▶ _TASK DETAILS_: Where a line of the records holds the string "elbow", copy that line.

▶ _DATASET CONTENT_:

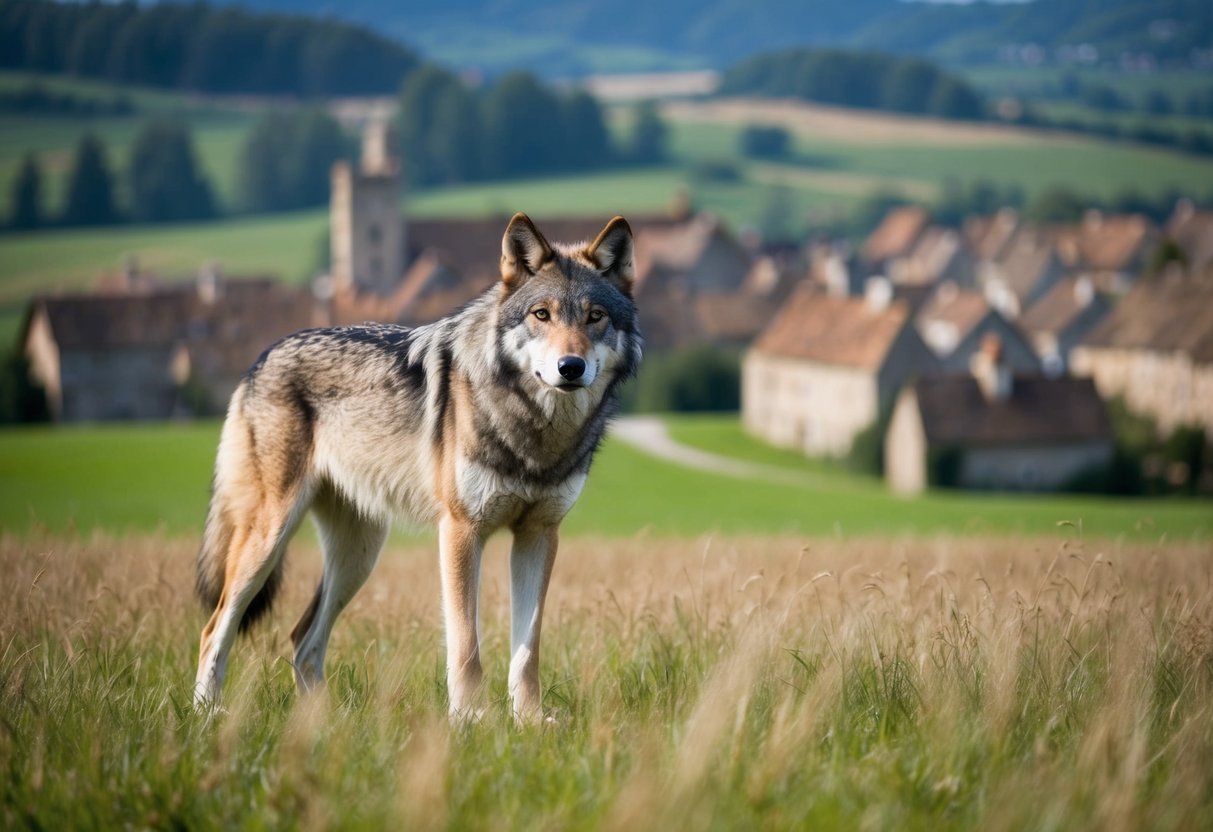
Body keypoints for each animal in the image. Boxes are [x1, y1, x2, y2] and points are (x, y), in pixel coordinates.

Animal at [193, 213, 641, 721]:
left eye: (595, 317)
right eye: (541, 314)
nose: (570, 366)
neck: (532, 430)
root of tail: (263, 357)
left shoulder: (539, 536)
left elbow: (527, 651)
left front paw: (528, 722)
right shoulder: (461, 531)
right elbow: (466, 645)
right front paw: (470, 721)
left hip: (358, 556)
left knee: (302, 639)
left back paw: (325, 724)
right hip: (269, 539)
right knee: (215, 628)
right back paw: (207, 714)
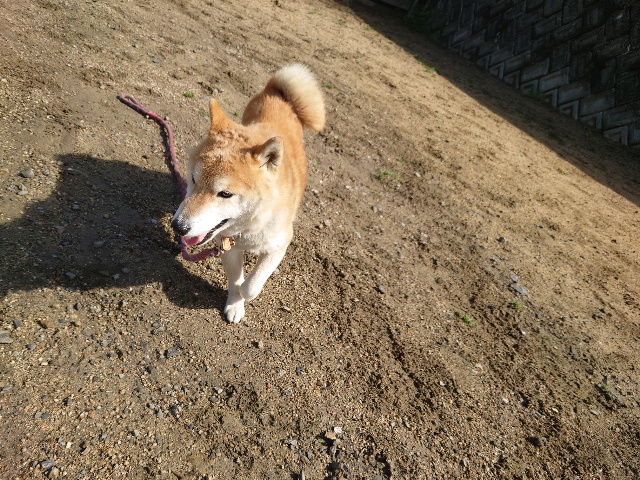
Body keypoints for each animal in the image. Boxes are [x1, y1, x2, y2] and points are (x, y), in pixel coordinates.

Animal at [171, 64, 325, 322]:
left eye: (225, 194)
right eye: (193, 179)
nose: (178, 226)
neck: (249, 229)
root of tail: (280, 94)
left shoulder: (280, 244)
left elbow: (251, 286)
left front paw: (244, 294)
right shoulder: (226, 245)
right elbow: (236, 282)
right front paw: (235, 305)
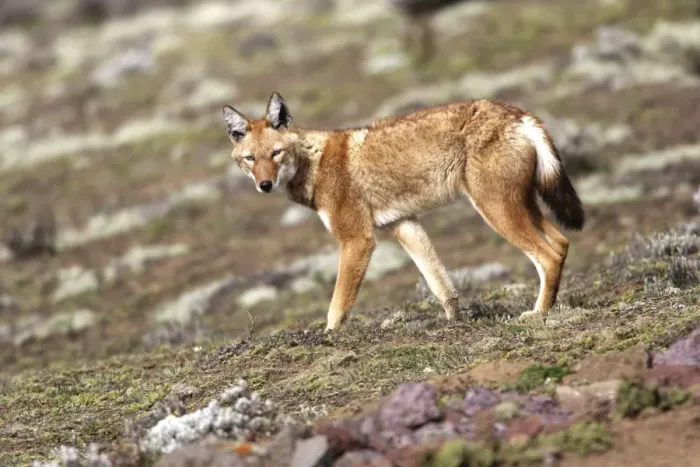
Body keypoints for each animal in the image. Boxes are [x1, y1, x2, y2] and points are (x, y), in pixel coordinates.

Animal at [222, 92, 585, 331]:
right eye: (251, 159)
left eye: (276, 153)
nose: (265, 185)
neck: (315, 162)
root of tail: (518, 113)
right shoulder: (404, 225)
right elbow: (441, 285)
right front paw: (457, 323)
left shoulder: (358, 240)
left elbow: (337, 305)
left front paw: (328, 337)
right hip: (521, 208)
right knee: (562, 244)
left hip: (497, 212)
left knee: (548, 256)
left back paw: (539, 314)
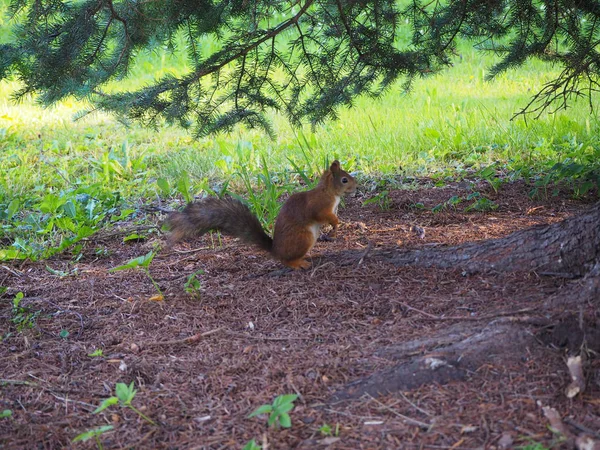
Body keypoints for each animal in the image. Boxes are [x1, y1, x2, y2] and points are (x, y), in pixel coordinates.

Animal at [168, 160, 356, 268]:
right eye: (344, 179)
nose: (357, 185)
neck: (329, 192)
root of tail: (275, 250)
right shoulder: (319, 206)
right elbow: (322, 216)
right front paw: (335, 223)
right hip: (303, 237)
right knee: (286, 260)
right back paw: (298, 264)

▶ _SOLUTION TO THIS EXERCISE_:
left elbow: (527, 651)
right elbow: (466, 645)
left elbow: (251, 286)
right elbow: (236, 282)
right elbow: (441, 285)
left elbow: (337, 305)
right elbow: (322, 216)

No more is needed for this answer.